Passage:

BEGIN

Bill de Blasio today unveiled his executive budget, which sets a vision for city governance, the mayor argued, that is “fiscally responsible, progressive and honest” for the next four years of his term.
Mr. de Blasio had previously presented his “preliminary budget” in February, which set the stage for public comment and negotiations over the past three months. Today’s announcement represents Mr. de Blasio’s final proposal, though the City Council will still get to weigh in with their own ideas.
The Observer will go into additional detail later this afternoon, but for now, here is Mr. de Blasio’s full announcement:
Today, Mayor Bill de Blasio presented New York City’s Executive Budget for Fiscal Year 2015, a fiscally responsible plan that reflects the administration’s priorities and moves the city in a new, progressive direction.
The Mayor’s executive budget acknowledges the short term and long term risks facing the city—notably the $2 billion structural deficit in FY 2016—and begins to address serious fiscal and management issues that previously went ignored. With the landmark deal reached with the UFT in May 2014, the executive budget removes one of the most significant uncertainties of the financial plan, which now reflects the UFT pattern of a 10 percent increase over seven years.
This $73.9 billion FY 2015 budget invests in our children, creates economic opportunity for more New Yorkers, dramatically expands affordable housing in New York City, protects the most vulnerable citizens, and makes the city safer. This budget also takes major steps toward addressing New York City’s fiscal health by addressing income inequality, prioritizing infrastructure improvements, and establishing clear and affordable capital commitments.

END

Requirement a:
Answer these questions from the article on the executive budget:
(i) In what month did de Blasio present his preliminary budget?
(ii) What is the total amount of the FY 2015 budget?
(iii) How large is the structural deficit the budget notes for FY 2016?

Records to use:
BEGIN

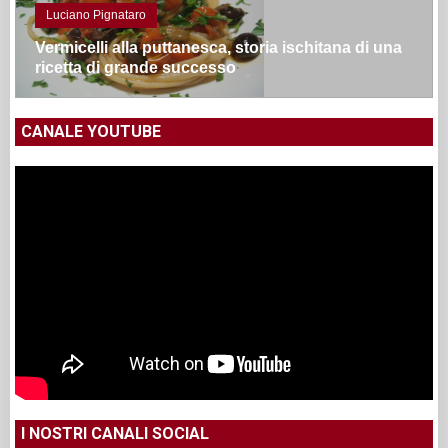
Luciano Pignataro
Vermicelli alla puttanesca, storia ischitana di una
ricetta di grande successo
CANALE YOUTUBE
I NOSTRI CANALI SOCIAL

END

Requirement b: Write out the listing that follows the budget article line for line, leaving the picture out of your answer.

Problem solution a:
(i) February
(ii) $73.9 billion
(iii) $2 billion

Problem solution b:
Luciano Pignataro
Vermicelli alla puttanesca, storia ischitana di una
ricetta di grande successo
CANALE YOUTUBE
I NOSTRI CANALI SOCIAL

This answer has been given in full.